WORK TO BE COMPLETED:
Should the word "ontspannend" occur in a line of the records, copy that line.

*** RECORDS SHOWN ***

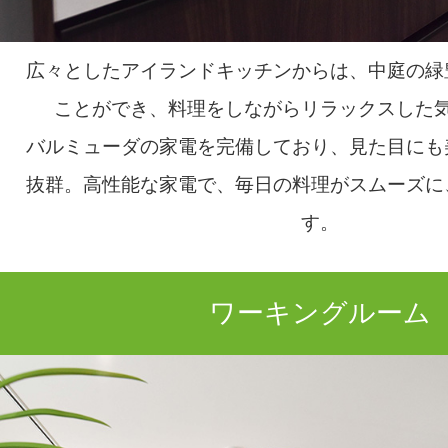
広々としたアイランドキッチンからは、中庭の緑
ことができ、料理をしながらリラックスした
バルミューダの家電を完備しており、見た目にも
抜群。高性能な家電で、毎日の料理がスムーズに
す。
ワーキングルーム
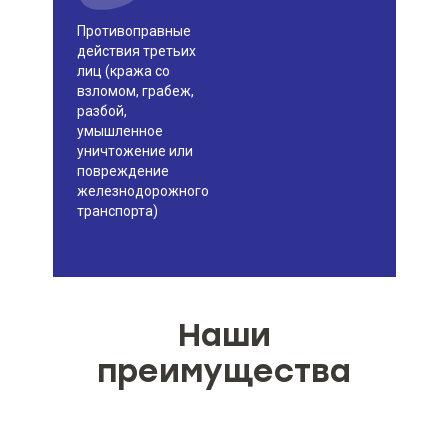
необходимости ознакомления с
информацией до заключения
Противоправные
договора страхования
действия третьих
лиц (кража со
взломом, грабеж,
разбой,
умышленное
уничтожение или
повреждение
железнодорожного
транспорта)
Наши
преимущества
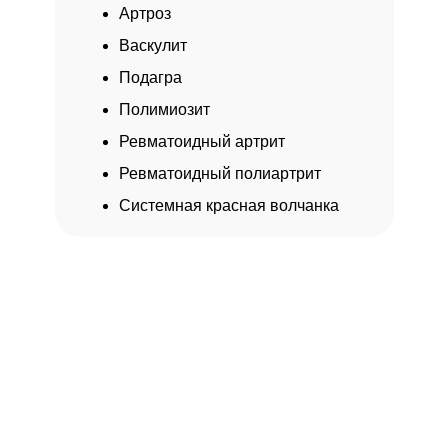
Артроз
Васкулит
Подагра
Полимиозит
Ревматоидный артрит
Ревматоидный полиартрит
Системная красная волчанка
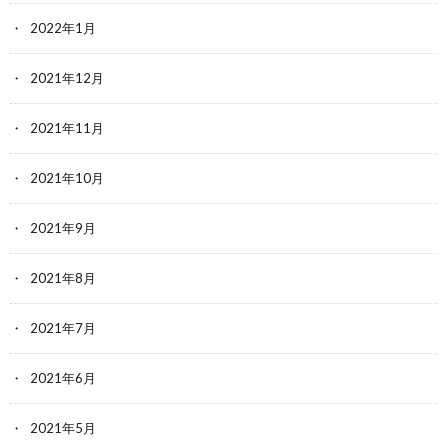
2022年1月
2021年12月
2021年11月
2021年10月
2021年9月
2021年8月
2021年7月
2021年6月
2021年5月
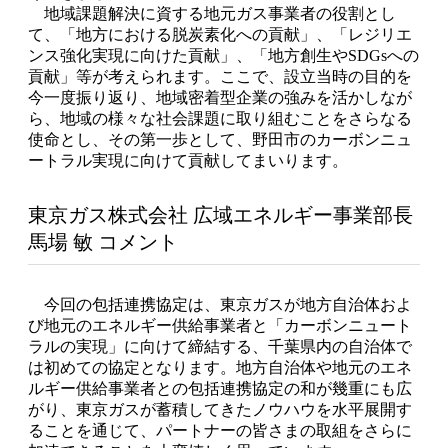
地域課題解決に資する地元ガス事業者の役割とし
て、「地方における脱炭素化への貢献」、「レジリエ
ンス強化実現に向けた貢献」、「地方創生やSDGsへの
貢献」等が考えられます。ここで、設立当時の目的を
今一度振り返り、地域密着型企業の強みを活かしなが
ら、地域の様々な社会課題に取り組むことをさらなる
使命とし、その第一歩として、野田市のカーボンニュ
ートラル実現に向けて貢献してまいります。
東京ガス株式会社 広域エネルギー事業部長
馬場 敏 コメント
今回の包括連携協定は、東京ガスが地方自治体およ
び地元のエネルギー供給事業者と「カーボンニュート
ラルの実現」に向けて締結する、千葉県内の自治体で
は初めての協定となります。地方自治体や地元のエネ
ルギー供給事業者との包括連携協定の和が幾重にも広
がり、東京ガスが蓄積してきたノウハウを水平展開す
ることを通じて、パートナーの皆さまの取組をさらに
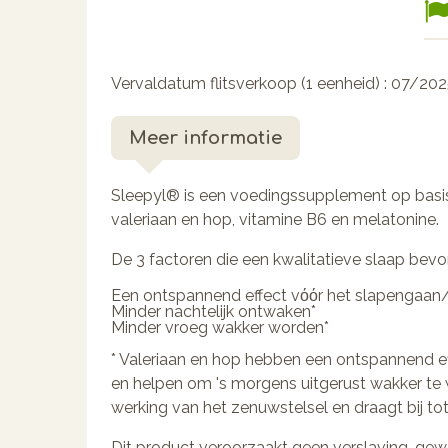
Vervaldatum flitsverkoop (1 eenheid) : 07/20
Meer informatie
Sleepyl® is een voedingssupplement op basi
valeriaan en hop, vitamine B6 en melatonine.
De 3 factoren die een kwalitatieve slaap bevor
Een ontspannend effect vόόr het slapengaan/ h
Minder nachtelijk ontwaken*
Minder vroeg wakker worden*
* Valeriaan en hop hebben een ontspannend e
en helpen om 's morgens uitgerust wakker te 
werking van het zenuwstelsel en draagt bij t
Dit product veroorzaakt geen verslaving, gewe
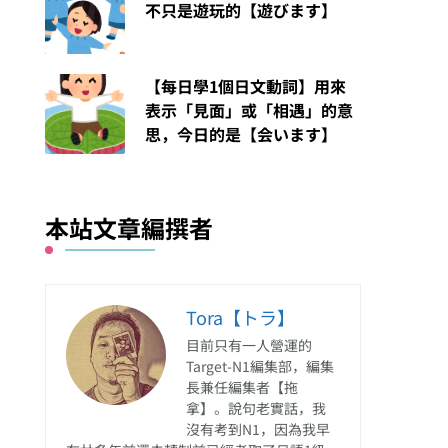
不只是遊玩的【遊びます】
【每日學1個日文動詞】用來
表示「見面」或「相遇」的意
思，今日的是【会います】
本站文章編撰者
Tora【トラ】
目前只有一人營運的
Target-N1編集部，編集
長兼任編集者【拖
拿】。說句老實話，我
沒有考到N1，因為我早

*** End of RECORDS SHOWN ***

SOLUTION BELOW:
Een ontspannend effect vόόr het slapengaan/ h
* Valeriaan en hop hebben een ontspannend e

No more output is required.